## What to produce
Lines below containing the word "markdown" should be copied out.

## Available data
+-------+
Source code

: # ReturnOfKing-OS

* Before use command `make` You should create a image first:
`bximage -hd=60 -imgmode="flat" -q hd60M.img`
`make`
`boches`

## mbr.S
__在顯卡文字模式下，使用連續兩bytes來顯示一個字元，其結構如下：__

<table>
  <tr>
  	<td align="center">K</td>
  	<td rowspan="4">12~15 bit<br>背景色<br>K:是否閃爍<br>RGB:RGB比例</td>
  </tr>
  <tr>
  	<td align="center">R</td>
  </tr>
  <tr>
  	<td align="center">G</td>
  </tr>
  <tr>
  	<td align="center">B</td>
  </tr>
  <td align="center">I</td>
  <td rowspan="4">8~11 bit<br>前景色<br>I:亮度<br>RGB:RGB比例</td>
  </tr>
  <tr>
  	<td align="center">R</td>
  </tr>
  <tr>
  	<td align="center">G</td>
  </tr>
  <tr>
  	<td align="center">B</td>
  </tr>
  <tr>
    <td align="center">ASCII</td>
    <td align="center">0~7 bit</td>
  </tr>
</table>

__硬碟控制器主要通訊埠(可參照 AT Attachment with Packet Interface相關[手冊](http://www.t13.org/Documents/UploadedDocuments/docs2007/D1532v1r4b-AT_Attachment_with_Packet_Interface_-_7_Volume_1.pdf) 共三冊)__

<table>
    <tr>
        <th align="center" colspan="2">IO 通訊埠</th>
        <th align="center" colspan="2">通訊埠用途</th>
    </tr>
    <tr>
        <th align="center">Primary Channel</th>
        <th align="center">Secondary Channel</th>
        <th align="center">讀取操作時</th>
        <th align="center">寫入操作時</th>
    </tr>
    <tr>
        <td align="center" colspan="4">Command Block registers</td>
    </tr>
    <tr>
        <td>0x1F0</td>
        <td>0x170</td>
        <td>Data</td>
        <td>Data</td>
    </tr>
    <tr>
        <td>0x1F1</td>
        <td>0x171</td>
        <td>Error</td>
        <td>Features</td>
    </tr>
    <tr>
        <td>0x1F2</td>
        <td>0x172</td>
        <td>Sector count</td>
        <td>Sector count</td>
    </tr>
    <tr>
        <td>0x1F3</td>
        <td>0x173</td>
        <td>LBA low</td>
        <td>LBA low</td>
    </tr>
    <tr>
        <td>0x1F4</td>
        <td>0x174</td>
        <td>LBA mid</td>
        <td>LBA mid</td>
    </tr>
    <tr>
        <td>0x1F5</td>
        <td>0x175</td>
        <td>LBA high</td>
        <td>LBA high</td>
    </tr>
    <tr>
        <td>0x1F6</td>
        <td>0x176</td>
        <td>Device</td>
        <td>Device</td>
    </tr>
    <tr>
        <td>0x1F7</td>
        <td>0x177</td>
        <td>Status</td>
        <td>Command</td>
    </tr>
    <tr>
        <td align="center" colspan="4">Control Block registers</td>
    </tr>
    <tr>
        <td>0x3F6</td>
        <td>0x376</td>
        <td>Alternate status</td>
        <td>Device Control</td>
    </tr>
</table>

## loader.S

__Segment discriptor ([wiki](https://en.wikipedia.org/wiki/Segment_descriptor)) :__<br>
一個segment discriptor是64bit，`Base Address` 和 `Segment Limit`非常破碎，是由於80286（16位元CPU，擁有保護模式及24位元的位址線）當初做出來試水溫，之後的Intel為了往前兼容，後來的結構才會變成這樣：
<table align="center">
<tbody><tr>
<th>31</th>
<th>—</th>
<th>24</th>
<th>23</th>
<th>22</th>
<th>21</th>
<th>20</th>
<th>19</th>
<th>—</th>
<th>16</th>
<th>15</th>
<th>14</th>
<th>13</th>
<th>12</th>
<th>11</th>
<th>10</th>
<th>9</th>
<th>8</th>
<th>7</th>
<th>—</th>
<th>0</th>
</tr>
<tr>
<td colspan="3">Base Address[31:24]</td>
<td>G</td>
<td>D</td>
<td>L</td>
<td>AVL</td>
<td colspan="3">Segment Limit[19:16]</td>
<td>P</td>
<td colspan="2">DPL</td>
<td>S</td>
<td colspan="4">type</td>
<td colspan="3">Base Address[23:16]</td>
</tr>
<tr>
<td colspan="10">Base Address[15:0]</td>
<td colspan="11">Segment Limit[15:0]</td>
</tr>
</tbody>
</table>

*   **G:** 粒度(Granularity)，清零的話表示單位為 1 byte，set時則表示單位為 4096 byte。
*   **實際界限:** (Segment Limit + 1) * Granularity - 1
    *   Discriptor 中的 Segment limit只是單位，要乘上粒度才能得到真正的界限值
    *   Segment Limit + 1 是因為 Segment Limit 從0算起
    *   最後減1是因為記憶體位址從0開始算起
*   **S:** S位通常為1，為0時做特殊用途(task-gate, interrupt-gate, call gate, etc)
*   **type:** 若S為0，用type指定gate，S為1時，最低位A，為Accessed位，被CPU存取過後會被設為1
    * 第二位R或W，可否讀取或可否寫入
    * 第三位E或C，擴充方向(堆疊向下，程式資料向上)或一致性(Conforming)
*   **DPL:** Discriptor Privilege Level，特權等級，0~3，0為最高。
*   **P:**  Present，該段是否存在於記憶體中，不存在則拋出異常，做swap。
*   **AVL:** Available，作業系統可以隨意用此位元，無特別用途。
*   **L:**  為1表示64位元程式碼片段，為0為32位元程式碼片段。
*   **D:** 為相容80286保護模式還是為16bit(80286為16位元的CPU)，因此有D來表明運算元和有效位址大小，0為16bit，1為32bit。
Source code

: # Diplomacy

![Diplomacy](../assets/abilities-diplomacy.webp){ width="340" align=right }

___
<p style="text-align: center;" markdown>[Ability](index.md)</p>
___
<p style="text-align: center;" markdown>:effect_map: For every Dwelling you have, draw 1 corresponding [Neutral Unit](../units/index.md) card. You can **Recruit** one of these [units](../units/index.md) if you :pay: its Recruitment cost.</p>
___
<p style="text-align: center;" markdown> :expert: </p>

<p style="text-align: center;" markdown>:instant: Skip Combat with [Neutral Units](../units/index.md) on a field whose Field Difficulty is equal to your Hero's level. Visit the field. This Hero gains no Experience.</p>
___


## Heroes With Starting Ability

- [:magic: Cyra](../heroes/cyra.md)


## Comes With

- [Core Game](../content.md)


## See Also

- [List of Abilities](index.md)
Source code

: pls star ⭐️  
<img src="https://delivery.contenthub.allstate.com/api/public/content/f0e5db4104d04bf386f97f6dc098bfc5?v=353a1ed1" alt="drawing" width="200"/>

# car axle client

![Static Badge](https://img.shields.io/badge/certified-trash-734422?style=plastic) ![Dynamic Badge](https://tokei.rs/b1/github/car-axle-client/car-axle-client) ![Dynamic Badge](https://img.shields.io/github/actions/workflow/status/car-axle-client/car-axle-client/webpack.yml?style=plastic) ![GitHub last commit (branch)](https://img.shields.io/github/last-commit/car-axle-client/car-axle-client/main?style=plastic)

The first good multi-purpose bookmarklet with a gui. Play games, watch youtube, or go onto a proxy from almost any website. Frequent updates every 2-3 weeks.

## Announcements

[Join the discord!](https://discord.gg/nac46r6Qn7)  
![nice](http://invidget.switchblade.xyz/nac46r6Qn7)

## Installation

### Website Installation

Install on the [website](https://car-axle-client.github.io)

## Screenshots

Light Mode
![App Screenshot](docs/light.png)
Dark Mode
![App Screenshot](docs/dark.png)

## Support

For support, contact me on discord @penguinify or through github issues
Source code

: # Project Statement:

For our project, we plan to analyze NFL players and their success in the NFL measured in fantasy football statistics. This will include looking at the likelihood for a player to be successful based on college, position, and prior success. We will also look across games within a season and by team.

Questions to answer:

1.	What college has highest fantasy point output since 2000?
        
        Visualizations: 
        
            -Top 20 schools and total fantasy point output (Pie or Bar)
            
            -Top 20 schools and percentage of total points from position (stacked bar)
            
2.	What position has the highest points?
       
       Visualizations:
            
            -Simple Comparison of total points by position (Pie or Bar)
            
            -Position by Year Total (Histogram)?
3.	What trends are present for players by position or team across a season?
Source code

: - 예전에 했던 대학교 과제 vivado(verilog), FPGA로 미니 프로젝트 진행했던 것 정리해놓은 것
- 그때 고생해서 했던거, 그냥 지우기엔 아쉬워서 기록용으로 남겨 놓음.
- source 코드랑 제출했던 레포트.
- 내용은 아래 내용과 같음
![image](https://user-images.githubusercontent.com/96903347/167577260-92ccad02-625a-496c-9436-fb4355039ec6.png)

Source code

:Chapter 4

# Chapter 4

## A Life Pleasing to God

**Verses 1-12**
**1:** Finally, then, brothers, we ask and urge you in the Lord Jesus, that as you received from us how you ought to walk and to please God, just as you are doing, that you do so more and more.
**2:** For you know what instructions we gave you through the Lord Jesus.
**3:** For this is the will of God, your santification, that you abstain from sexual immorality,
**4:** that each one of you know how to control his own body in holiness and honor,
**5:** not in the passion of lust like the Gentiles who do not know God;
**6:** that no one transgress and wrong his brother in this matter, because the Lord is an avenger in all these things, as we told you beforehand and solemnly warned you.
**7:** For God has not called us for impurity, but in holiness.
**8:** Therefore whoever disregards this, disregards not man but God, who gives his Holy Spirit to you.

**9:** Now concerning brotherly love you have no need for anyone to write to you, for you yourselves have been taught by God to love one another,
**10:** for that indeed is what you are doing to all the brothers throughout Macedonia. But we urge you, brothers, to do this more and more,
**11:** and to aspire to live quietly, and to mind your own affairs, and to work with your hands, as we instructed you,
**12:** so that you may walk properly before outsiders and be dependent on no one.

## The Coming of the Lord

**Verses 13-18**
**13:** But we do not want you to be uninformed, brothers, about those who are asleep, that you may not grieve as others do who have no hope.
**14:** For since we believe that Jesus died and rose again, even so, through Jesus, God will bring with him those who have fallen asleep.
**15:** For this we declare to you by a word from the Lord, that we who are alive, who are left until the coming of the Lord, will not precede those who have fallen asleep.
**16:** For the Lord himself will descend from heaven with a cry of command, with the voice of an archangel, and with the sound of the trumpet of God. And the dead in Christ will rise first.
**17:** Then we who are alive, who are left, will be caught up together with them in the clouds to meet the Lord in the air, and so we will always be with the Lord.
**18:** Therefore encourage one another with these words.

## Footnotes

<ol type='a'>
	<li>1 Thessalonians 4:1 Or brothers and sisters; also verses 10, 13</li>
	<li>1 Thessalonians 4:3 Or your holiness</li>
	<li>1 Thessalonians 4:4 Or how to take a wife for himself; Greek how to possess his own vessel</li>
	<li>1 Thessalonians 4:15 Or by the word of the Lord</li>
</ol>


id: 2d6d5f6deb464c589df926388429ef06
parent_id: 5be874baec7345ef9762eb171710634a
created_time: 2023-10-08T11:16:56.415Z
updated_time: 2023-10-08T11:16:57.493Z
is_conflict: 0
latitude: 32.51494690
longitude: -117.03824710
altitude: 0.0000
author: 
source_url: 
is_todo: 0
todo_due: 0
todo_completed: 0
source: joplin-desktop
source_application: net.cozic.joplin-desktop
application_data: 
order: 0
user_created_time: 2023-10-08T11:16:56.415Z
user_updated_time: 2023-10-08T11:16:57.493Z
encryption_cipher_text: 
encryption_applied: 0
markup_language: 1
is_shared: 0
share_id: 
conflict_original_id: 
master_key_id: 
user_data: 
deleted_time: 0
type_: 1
+-------+
## Answer to this problem
<p style="text-align: center;" markdown>[Ability](index.md)</p>
<p style="text-align: center;" markdown>:effect_map: For every Dwelling you have, draw 1 corresponding [Neutral Unit](../units/index.md) card. You can **Recruit** one of these [units](../units/index.md) if you :pay: its Recruitment cost.</p>
<p style="text-align: center;" markdown> :expert: </p>
<p style="text-align: center;" markdown>:instant: Skip Combat with [Neutral Units](../units/index.md) on a field whose Field Difficulty is equal to your Hero's level. Visit the field. This Hero gains no Experience.</p>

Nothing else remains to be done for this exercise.